LIED 31 Met Jehovah wandelen

VOORUITBLIK *

1. Wat zei David over Jehovah’s nederigheid?

KUN je echt zeggen dat Jehovah nederig is? Ja, dat kan. David zei eens: ‘U geeft me uw schild van redding en uw nederigheid maakt mij groot’ (2 Sam. 22:36; Ps. 18:35). Misschien dacht David hierbij aan de dag waarop de profeet Samuël naar het huis van zijn vader was gekomen om de volgende koning van Israël te zalven. David was de jongste van acht zoons, maar hij was degene die Jehovah uitkoos om koning Saul op te volgen (1 Sam. 16:1, 10-13).

2. Wat gaan we in dit artikel bespreken?

2 David had zich zeker kunnen vinden in het gevoel dat een psalmist verwoordde toen hij over Jehovah zei: ‘Hij buigt zich diep om naar de hemel en de aarde te kijken en tilt de onbeduidende uit het stof. De arme haalt hij uit de ashoop om hem bij hooggeplaatsten te laten zitten’ (Ps. 113:6-8). In dit artikel gaan we eerst kijken welke belangrijke lessen over nederigheid we kunnen leren van Jehovah. Daarna zullen we zien wat we over bescheidenheid kunnen leren van koning Saul, de profeet Daniël en Jezus.

WAT LEREN WE VAN JEHOVAH’S VOORBEELD?

3. Hoe gaat Jehovah met ons om, en wat blijkt daaruit?

3 Jehovah bewijst dat hij nederig is door de manier waarop hij met onvolmaakte mensen omgaat. Hij aanvaardt onze aanbidding en beziet ons zelfs als zijn vrienden (Ps. 25:14). Om die vriendschap mogelijk te maken nam Jehovah het initiatief door zijn Zoon te geven als een offer voor onze zonden. Wat een medegevoel!

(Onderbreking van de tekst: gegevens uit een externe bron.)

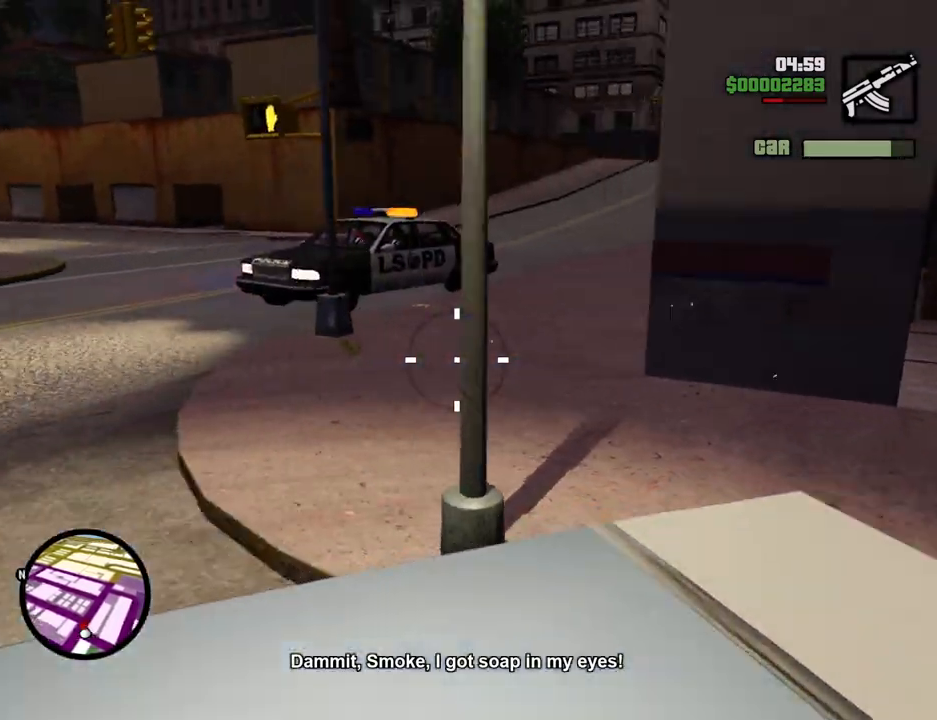
{"keys": [], "mouse": ["left"], "events": []}
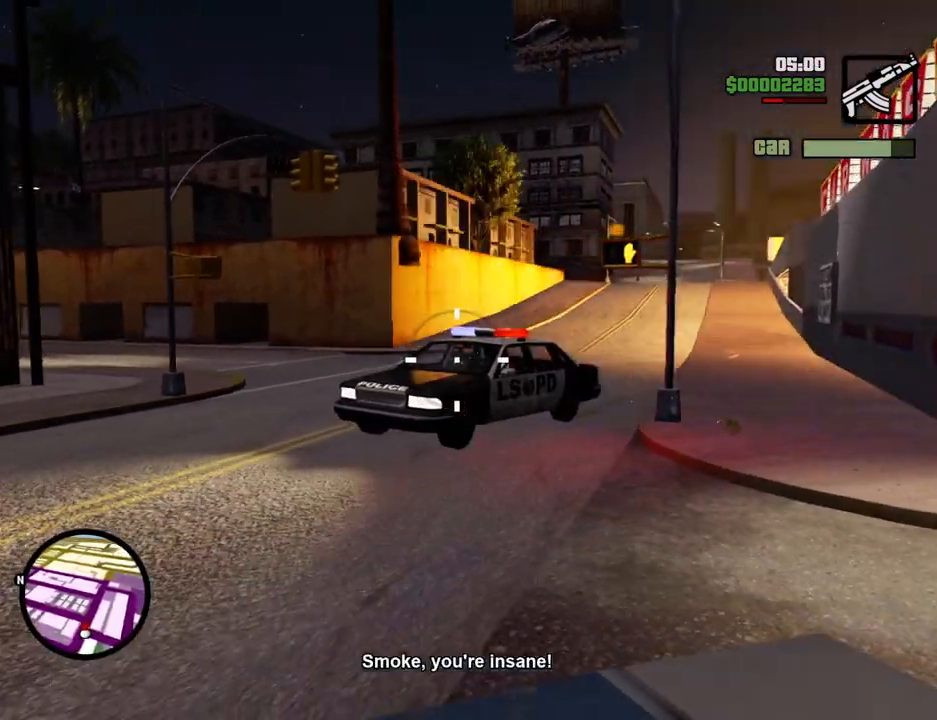
{"keys": [], "mouse": ["left"], "events": []}
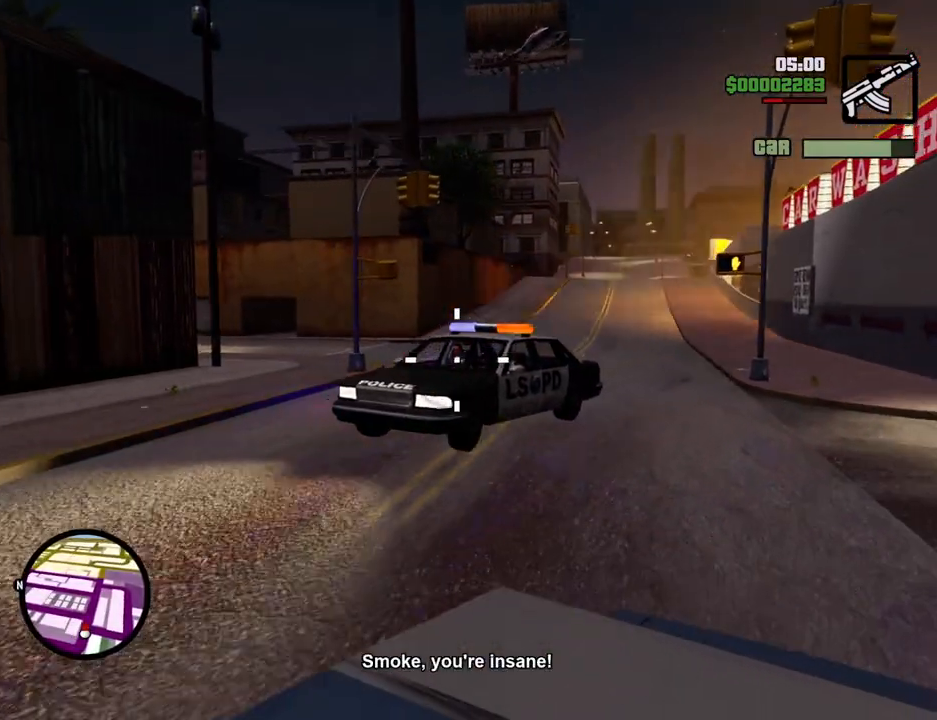
{"keys": [], "mouse": ["left"], "events": []}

4. Wat heeft Jehovah ons gegeven, en waarom?

4 Nog een voorbeeld van Jehovah’s nederigheid. Als Schepper had Jehovah ons kunnen maken zonder het vermogen zelf te kiezen wat we met ons leven doen. Maar dat deed hij niet. Hij maakte ons naar zijn beeld en gaf ons een vrije wil. Hij wil dat wij, nietige mensen, hem vanuit ons hart dienen omdat we van hem houden en beseffen dat het goed voor ons is hem te gehoorzamen (Deut. 10:12; Jes. 48:17, 18). We kunnen echt heel dankbaar zijn dat Jehovah zo nederig is!

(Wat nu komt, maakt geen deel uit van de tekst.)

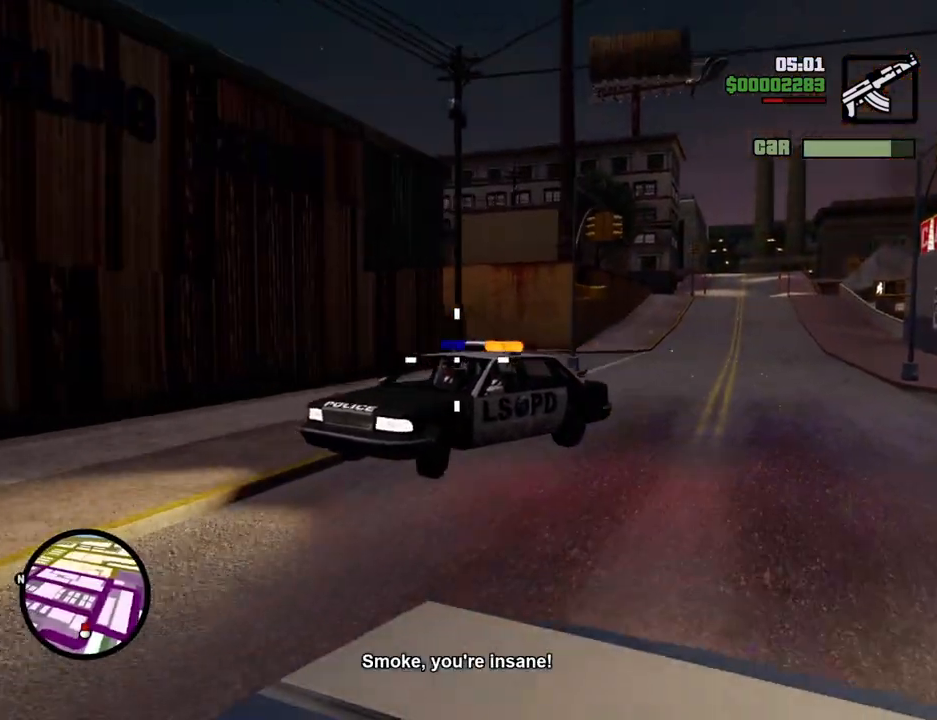
{"keys": [], "mouse": ["left"], "events": []}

Hier wordt Jezus afgebeeld in de hemel. Naast hem staan een aantal mederegeerders. Samen kijken ze naar een enorm aantal engelen. Sommige engelen gaan naar de aarde om hun taak uit te voeren. Jehovah heeft aan iedereen in deze afbeelding bevoegdheden gedelegeerd (Zie alinea 5)

5. Hoe leert Jehovah ons nederig te zijn? (Zie cover.)

5 Jehovah leert ons nederig te zijn door de manier waarop hij met ons omgaat. Hij is de meest wijze in het universum. Toch staat hij open voor suggesties van anderen. Hij stond bijvoorbeeld zijn Zoon toe om hem te helpen bij het scheppen van alle dingen (Spr. 8:27-30; Kol. 1:15, 16). En ook al is Jehovah almachtig, hij delegeert bevoegdheden aan anderen. Hij benoemde bijvoorbeeld Jezus tot Koning van het Koninkrijk en hij gaat een mate van gezag geven aan 144.000 mensen die samen met Jezus gaan regeren (Luk. 12:32). Natuurlijk heeft Jehovah Jezus opgeleid om Koning en Hogepriester te zijn (Hebr. 5:8, 9). En hij leidt ook Jezus’ mederegeerders op. Maar het is niet zo dat hij ze die toewijzing geeft en dan alsnog elk detail van het werk zelf aanstuurt. Hij vertrouwt erop dat ze zijn wil zullen doen (Openb. 5:10).

We volgen Jehovah na als we anderen opleiden en werk delegeren (Zie alinea 6-7) *

6-7. Wat kunnen we van onze hemelse Vader leren over delegeren?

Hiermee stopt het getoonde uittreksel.